Input:
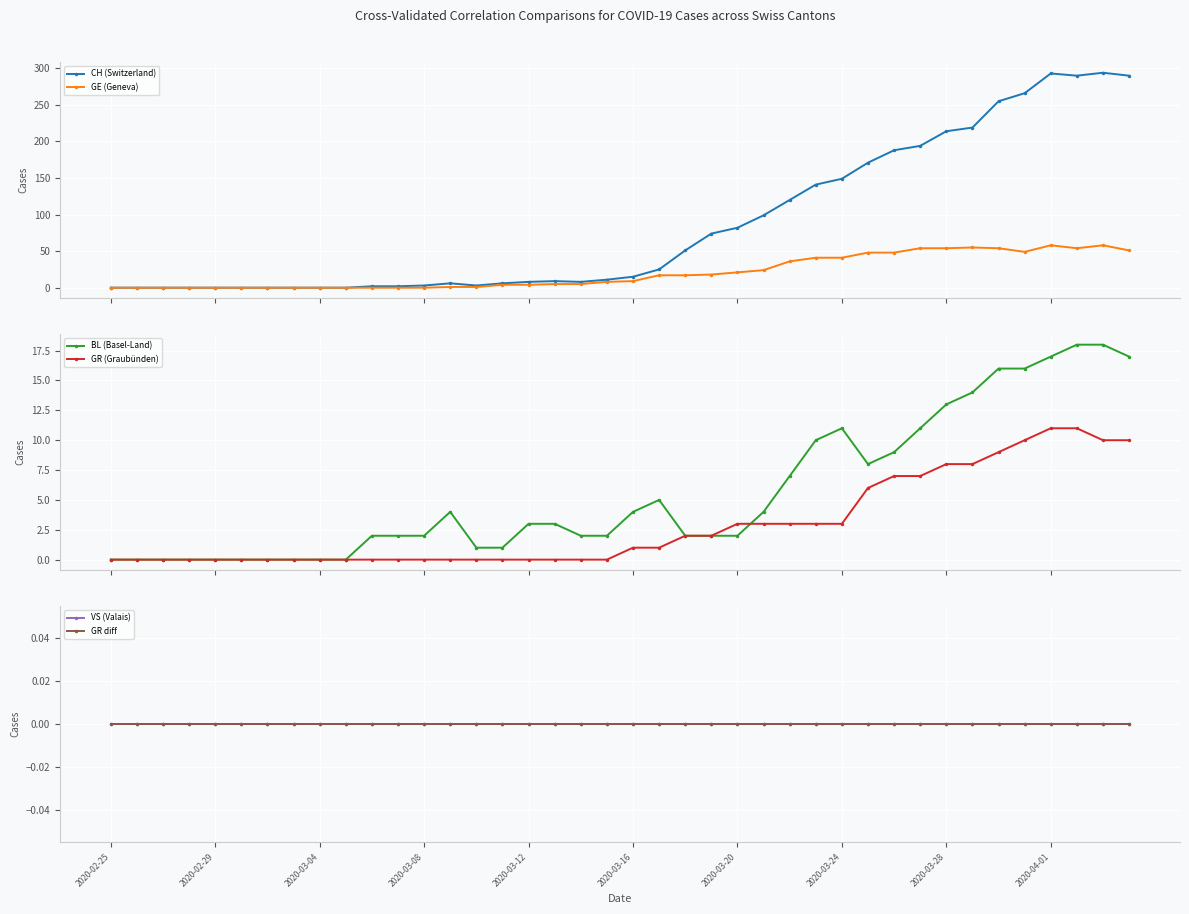

True or false: BL (Basel-Land) has a value of 2 at 10.

True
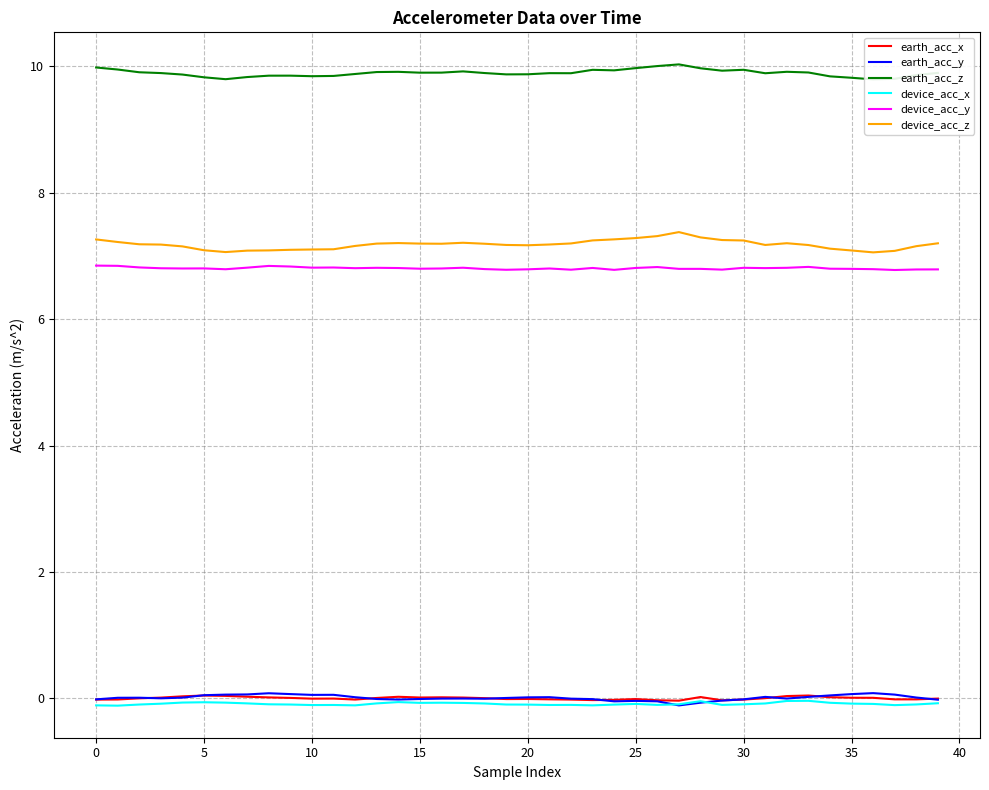

The value of device_acc_z at 18 is 7.2. True or false?

True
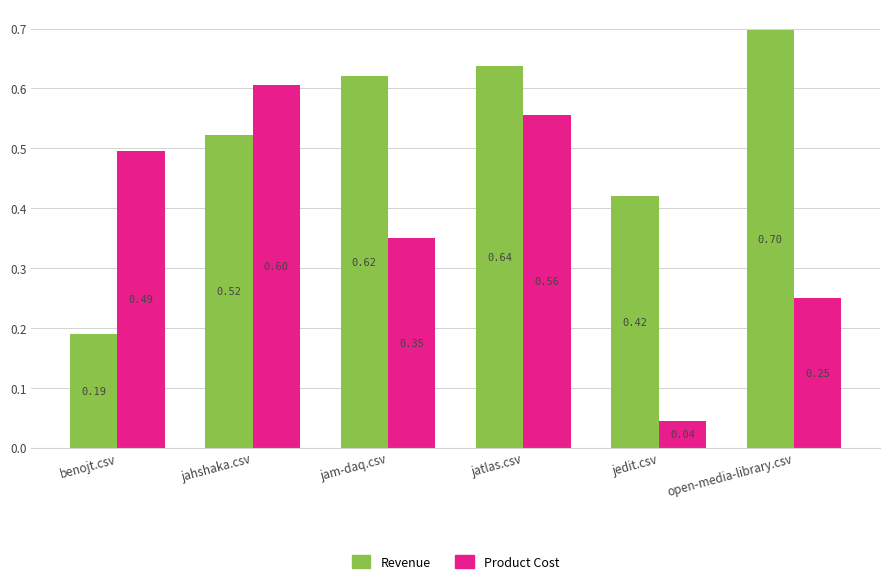

Where is Revenue nearest to the value 0?

benojt.csv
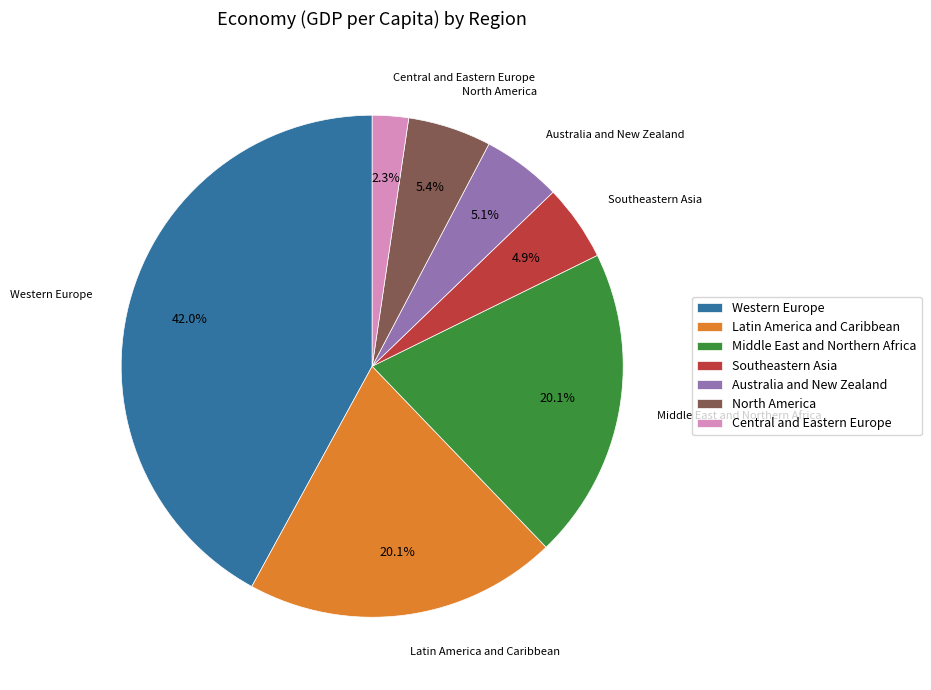

Which has a higher value, Middle East and Northern Africa or Southeastern Asia?

Middle East and Northern Africa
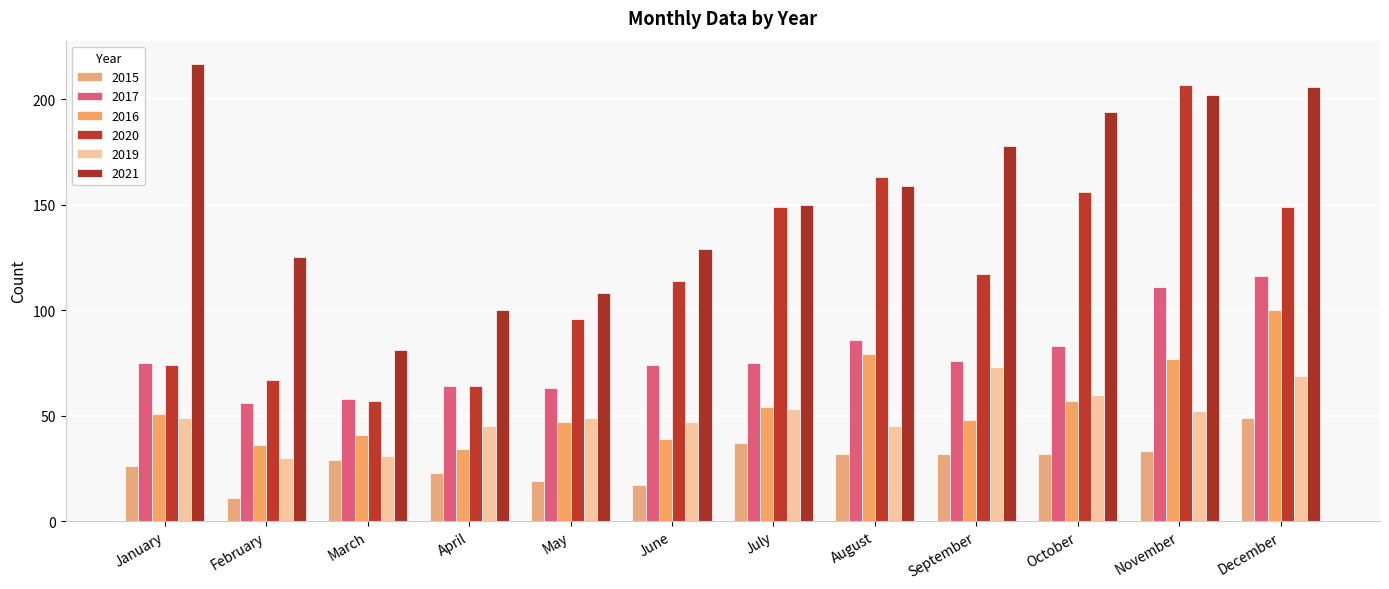

What is the value of the 2016 bar at the 6th from the left?

39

Written task:
Can you copy the material word for word from the line containing "Which has a" through the end, leaving out the pictures?

Response to the task:
Which has a higher value, Middle East and Northern Africa or Southeastern Asia?

Middle East and Northern Africa

What is the value of the 2016 bar at the 6th from the left?

39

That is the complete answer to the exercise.